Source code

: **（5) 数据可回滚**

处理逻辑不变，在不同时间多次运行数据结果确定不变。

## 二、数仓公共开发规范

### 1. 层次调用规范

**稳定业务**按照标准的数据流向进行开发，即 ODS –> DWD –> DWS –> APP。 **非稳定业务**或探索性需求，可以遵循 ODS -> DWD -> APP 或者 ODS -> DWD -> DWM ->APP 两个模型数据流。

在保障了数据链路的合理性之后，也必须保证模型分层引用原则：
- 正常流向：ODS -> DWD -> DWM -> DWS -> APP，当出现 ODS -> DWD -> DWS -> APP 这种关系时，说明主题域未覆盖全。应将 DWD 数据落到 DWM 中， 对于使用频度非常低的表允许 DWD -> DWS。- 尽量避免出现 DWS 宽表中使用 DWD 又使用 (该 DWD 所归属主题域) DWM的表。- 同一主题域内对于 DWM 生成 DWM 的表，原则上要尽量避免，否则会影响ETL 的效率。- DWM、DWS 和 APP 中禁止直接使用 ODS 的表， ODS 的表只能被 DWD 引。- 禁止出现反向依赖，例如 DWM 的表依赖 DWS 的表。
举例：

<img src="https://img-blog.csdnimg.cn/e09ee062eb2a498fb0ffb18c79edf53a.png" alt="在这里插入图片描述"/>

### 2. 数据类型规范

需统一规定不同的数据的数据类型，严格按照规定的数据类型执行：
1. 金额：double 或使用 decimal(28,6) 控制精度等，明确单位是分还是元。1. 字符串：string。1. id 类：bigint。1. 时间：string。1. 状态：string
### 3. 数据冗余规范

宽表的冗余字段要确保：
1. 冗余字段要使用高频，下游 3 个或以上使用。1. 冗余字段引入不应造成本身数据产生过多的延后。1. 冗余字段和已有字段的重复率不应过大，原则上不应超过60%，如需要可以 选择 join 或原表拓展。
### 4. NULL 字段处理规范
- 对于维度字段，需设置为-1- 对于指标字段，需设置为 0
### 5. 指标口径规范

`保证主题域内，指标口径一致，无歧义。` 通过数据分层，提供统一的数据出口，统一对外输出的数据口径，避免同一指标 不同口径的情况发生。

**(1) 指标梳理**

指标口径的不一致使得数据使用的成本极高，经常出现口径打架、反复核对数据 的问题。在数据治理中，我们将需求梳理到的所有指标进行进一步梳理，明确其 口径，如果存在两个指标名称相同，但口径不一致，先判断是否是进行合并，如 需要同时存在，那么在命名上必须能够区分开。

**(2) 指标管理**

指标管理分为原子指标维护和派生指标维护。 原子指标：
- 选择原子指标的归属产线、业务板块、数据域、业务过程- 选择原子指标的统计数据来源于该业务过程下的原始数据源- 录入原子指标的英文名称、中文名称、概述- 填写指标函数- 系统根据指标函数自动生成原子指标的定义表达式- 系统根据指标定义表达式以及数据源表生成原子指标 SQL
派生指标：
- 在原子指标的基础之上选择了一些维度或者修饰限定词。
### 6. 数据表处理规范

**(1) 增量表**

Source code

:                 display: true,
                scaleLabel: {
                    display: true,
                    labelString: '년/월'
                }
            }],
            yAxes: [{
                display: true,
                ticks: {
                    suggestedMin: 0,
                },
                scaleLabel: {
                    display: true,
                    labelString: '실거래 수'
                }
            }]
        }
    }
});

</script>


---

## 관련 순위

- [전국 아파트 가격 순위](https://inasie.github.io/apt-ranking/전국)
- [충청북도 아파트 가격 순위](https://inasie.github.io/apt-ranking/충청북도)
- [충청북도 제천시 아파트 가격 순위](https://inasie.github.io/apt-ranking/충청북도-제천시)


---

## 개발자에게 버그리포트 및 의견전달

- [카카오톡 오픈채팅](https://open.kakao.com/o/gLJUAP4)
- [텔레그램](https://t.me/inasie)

* [DIRECTIONS]: Only the lines from the one containing "处理逻辑不变，在不同时间多次运行数据结果确定不变。" to the end of the data should be printed, exactly as they stand.

* [RESULT]:
处理逻辑不变，在不同时间多次运行数据结果确定不变。

## 二、数仓公共开发规范

### 1. 层次调用规范

**稳定业务**按照标准的数据流向进行开发，即 ODS –> DWD –> DWS –> APP。 **非稳定业务**或探索性需求，可以遵循 ODS -> DWD -> APP 或者 ODS -> DWD -> DWM ->APP 两个模型数据流。

在保障了数据链路的合理性之后，也必须保证模型分层引用原则：
- 正常流向：ODS -> DWD -> DWM -> DWS -> APP，当出现 ODS -> DWD -> DWS -> APP 这种关系时，说明主题域未覆盖全。应将 DWD 数据落到 DWM 中， 对于使用频度非常低的表允许 DWD -> DWS。- 尽量避免出现 DWS 宽表中使用 DWD 又使用 (该 DWD 所归属主题域) DWM的表。- 同一主题域内对于 DWM 生成 DWM 的表，原则上要尽量避免，否则会影响ETL 的效率。- DWM、DWS 和 APP 中禁止直接使用 ODS 的表， ODS 的表只能被 DWD 引。- 禁止出现反向依赖，例如 DWM 的表依赖 DWS 的表。
举例：

<img src="https://img-blog.csdnimg.cn/e09ee062eb2a498fb0ffb18c79edf53a.png" alt="在这里插入图片描述"/>

### 2. 数据类型规范

需统一规定不同的数据的数据类型，严格按照规定的数据类型执行：
1. 金额：double 或使用 decimal(28,6) 控制精度等，明确单位是分还是元。1. 字符串：string。1. id 类：bigint。1. 时间：string。1. 状态：string
### 3. 数据冗余规范

宽表的冗余字段要确保：
1. 冗余字段要使用高频，下游 3 个或以上使用。1. 冗余字段引入不应造成本身数据产生过多的延后。1. 冗余字段和已有字段的重复率不应过大，原则上不应超过60%，如需要可以 选择 join 或原表拓展。
### 4. NULL 字段处理规范
- 对于维度字段，需设置为-1- 对于指标字段，需设置为 0
### 5. 指标口径规范

`保证主题域内，指标口径一致，无歧义。` 通过数据分层，提供统一的数据出口，统一对外输出的数据口径，避免同一指标 不同口径的情况发生。

**(1) 指标梳理**

指标口径的不一致使得数据使用的成本极高，经常出现口径打架、反复核对数据 的问题。在数据治理中，我们将需求梳理到的所有指标进行进一步梳理，明确其 口径，如果存在两个指标名称相同，但口径不一致，先判断是否是进行合并，如 需要同时存在，那么在命名上必须能够区分开。

**(2) 指标管理**

指标管理分为原子指标维护和派生指标维护。 原子指标：
- 选择原子指标的归属产线、业务板块、数据域、业务过程- 选择原子指标的统计数据来源于该业务过程下的原始数据源- 录入原子指标的英文名称、中文名称、概述- 填写指标函数- 系统根据指标函数自动生成原子指标的定义表达式- 系统根据指标定义表达式以及数据源表生成原子指标 SQL
派生指标：
- 在原子指标的基础之上选择了一些维度或者修饰限定词。
### 6. 数据表处理规范

**(1) 增量表**

Source code

:                 display: true,
                scaleLabel: {
                    display: true,
                    labelString: '년/월'
                }
            }],
            yAxes: [{
                display: true,
                ticks: {
                    suggestedMin: 0,
                },
                scaleLabel: {
                    display: true,
                    labelString: '실거래 수'
                }
            }]
        }
    }
});

</script>


---

## 관련 순위

- [전국 아파트 가격 순위](https://inasie.github.io/apt-ranking/전국)
- [충청북도 아파트 가격 순위](https://inasie.github.io/apt-ranking/충청북도)
- [충청북도 제천시 아파트 가격 순위](https://inasie.github.io/apt-ranking/충청북도-제천시)


---

## 개발자에게 버그리포트 및 의견전달

- [카카오톡 오픈채팅](https://open.kakao.com/o/gLJUAP4)
- [텔레그램](https://t.me/inasie)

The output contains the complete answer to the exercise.